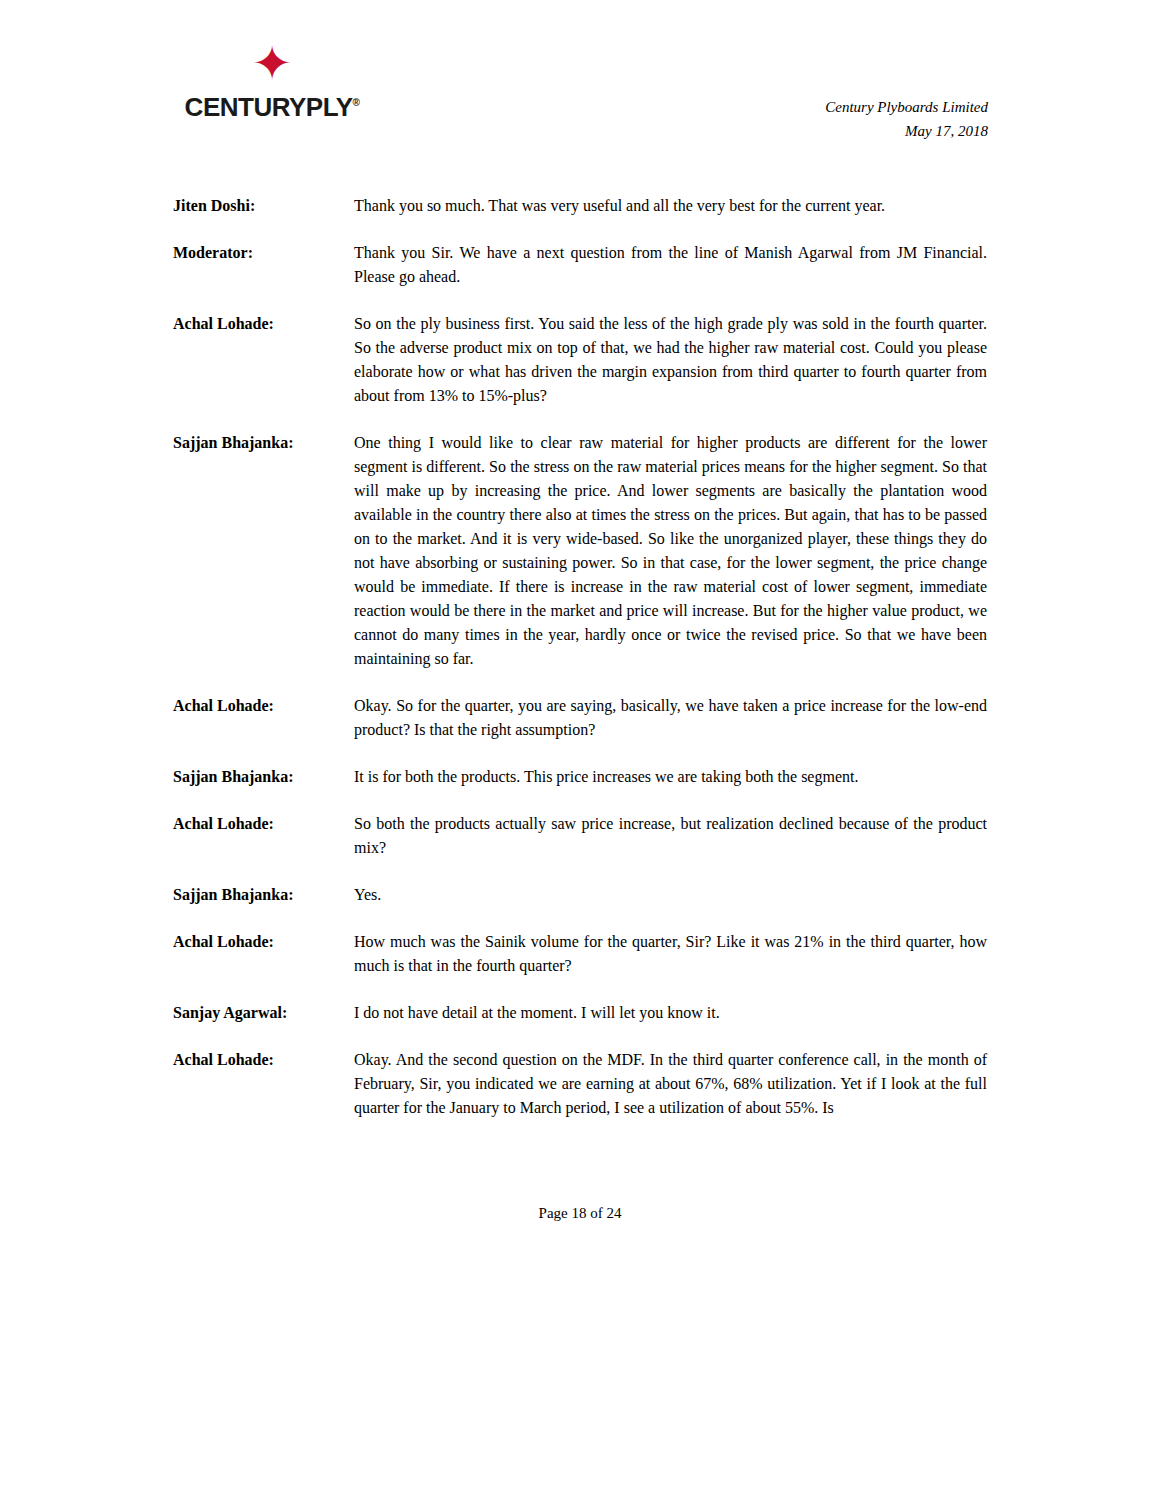✦
CENTURYPLY®
Century Plyboards Limited
May 17, 2018
| Jiten Doshi: | Thank you so much. That was very useful and all the very best for the current year. |
| Moderator: | Thank you Sir. We have a next question from the line of Manish Agarwal from JM Financial. Please go ahead. |
| Achal Lohade: | So on the ply business first. You said the less of the high grade ply was sold in the fourth quarter. So the adverse product mix on top of that, we had the higher raw material cost. Could you please elaborate how or what has driven the margin expansion from third quarter to fourth quarter from about from 13% to 15%-plus? |
| Sajjan Bhajanka: | One thing I would like to clear raw material for higher products are different for the lower segment is different. So the stress on the raw material prices means for the higher segment. So that will make up by increasing the price. And lower segments are basically the plantation wood available in the country there also at times the stress on the prices. But again, that has to be passed on to the market. And it is very wide-based. So like the unorganized player, these things they do not have absorbing or sustaining power. So in that case, for the lower segment, the price change would be immediate. If there is increase in the raw material cost of lower segment, immediate reaction would be there in the market and price will increase. But for the higher value product, we cannot do many times in the year, hardly once or twice the revised price. So that we have been maintaining so far. |
| Achal Lohade: | Okay. So for the quarter, you are saying, basically, we have taken a price increase for the low-end product? Is that the right assumption? |
| Sajjan Bhajanka: | It is for both the products. This price increases we are taking both the segment. |
| Achal Lohade: | So both the products actually saw price increase, but realization declined because of the product mix? |
| Sajjan Bhajanka: | Yes. |
| Achal Lohade: | How much was the Sainik volume for the quarter, Sir? Like it was 21% in the third quarter, how much is that in the fourth quarter? |
| Sanjay Agarwal: | I do not have detail at the moment. I will let you know it. |
| Achal Lohade: | Okay. And the second question on the MDF. In the third quarter conference call, in the month of February, Sir, you indicated we are earning at about 67%, 68% utilization. Yet if I look at the full quarter for the January to March period, I see a utilization of about 55%. Is |
Page 18 of 24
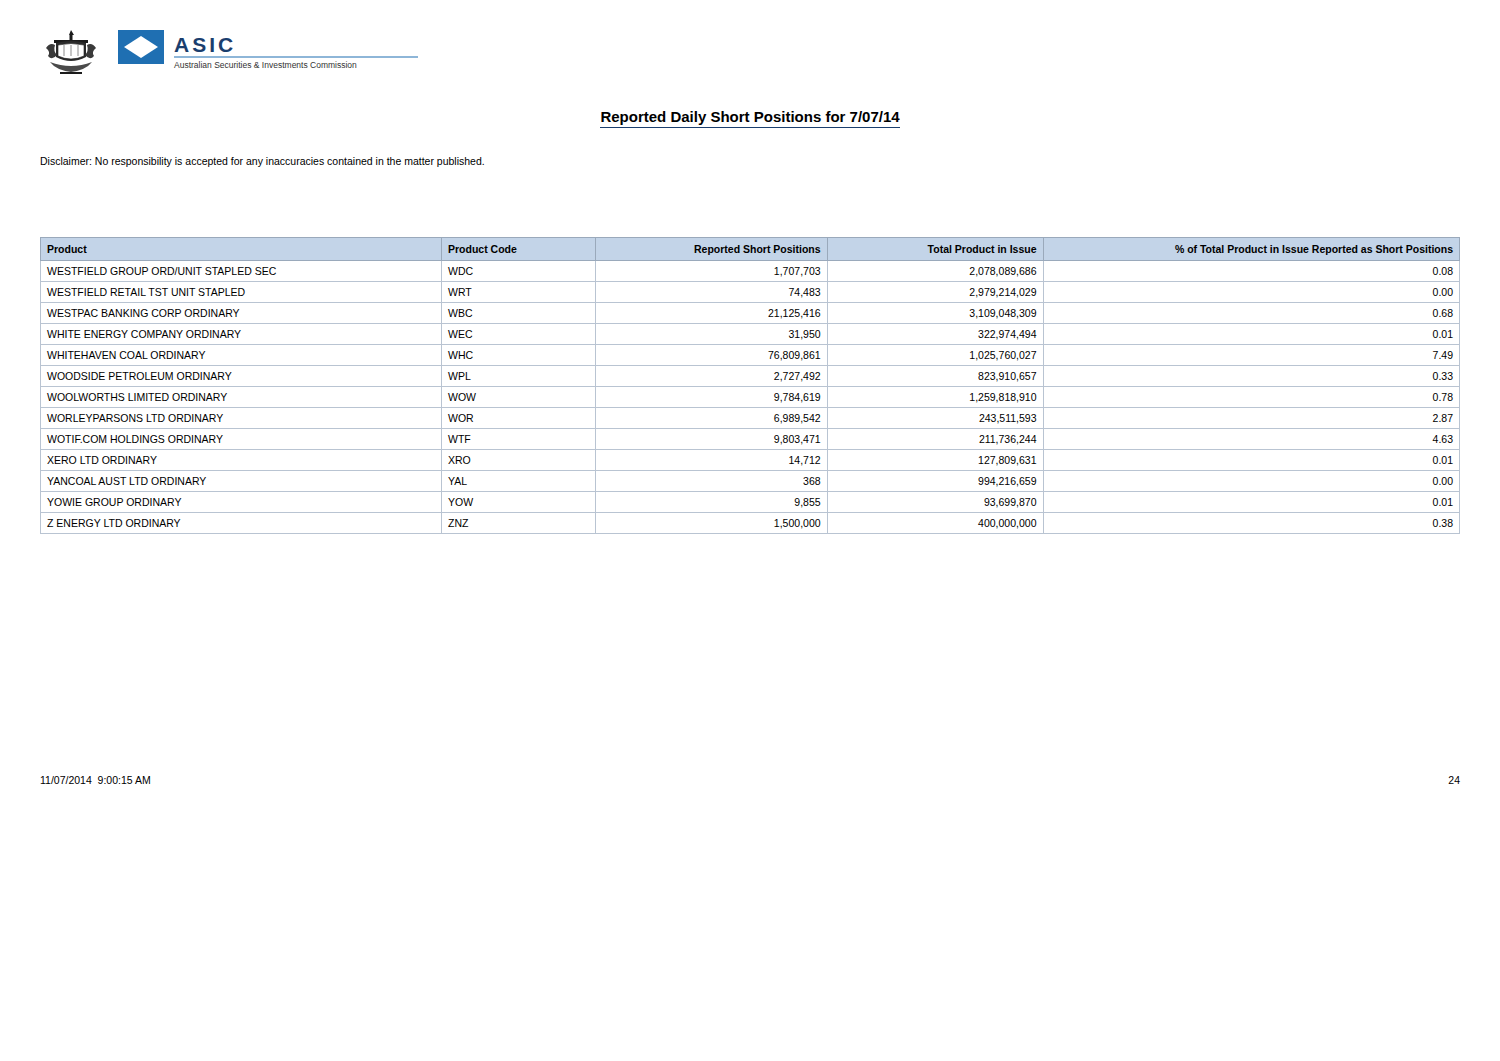ASIC Australian Securities & Investments Commission
Reported Daily Short Positions for 7/07/14
Disclaimer: No responsibility is accepted for any inaccuracies contained in the matter published.
| Product | Product Code | Reported Short Positions | Total Product in Issue | % of Total Product in Issue Reported as Short Positions |
| --- | --- | --- | --- | --- |
| WESTFIELD GROUP ORD/UNIT STAPLED SEC | WDC | 1,707,703 | 2,078,089,686 | 0.08 |
| WESTFIELD RETAIL TST UNIT STAPLED | WRT | 74,483 | 2,979,214,029 | 0.00 |
| WESTPAC BANKING CORP ORDINARY | WBC | 21,125,416 | 3,109,048,309 | 0.68 |
| WHITE ENERGY COMPANY ORDINARY | WEC | 31,950 | 322,974,494 | 0.01 |
| WHITEHAVEN COAL ORDINARY | WHC | 76,809,861 | 1,025,760,027 | 7.49 |
| WOODSIDE PETROLEUM ORDINARY | WPL | 2,727,492 | 823,910,657 | 0.33 |
| WOOLWORTHS LIMITED ORDINARY | WOW | 9,784,619 | 1,259,818,910 | 0.78 |
| WORLEYPARSONS LTD ORDINARY | WOR | 6,989,542 | 243,511,593 | 2.87 |
| WOTIF.COM HOLDINGS ORDINARY | WTF | 9,803,471 | 211,736,244 | 4.63 |
| XERO LTD ORDINARY | XRO | 14,712 | 127,809,631 | 0.01 |
| YANCOAL AUST LTD ORDINARY | YAL | 368 | 994,216,659 | 0.00 |
| YOWIE GROUP ORDINARY | YOW | 9,855 | 93,699,870 | 0.01 |
| Z ENERGY LTD ORDINARY | ZNZ | 1,500,000 | 400,000,000 | 0.38 |
11/07/2014 9:00:15 AM 24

• • • •

Copy each line above containing the string "Thank".

→ **Worked solution**:
| Jiten Doshi: | Thank you so much. That was very useful and all the very best for the current year. |
| Moderator: | Thank you Sir. We have a next question from the line of Manish Agarwal from JM Financial. Please go ahead. |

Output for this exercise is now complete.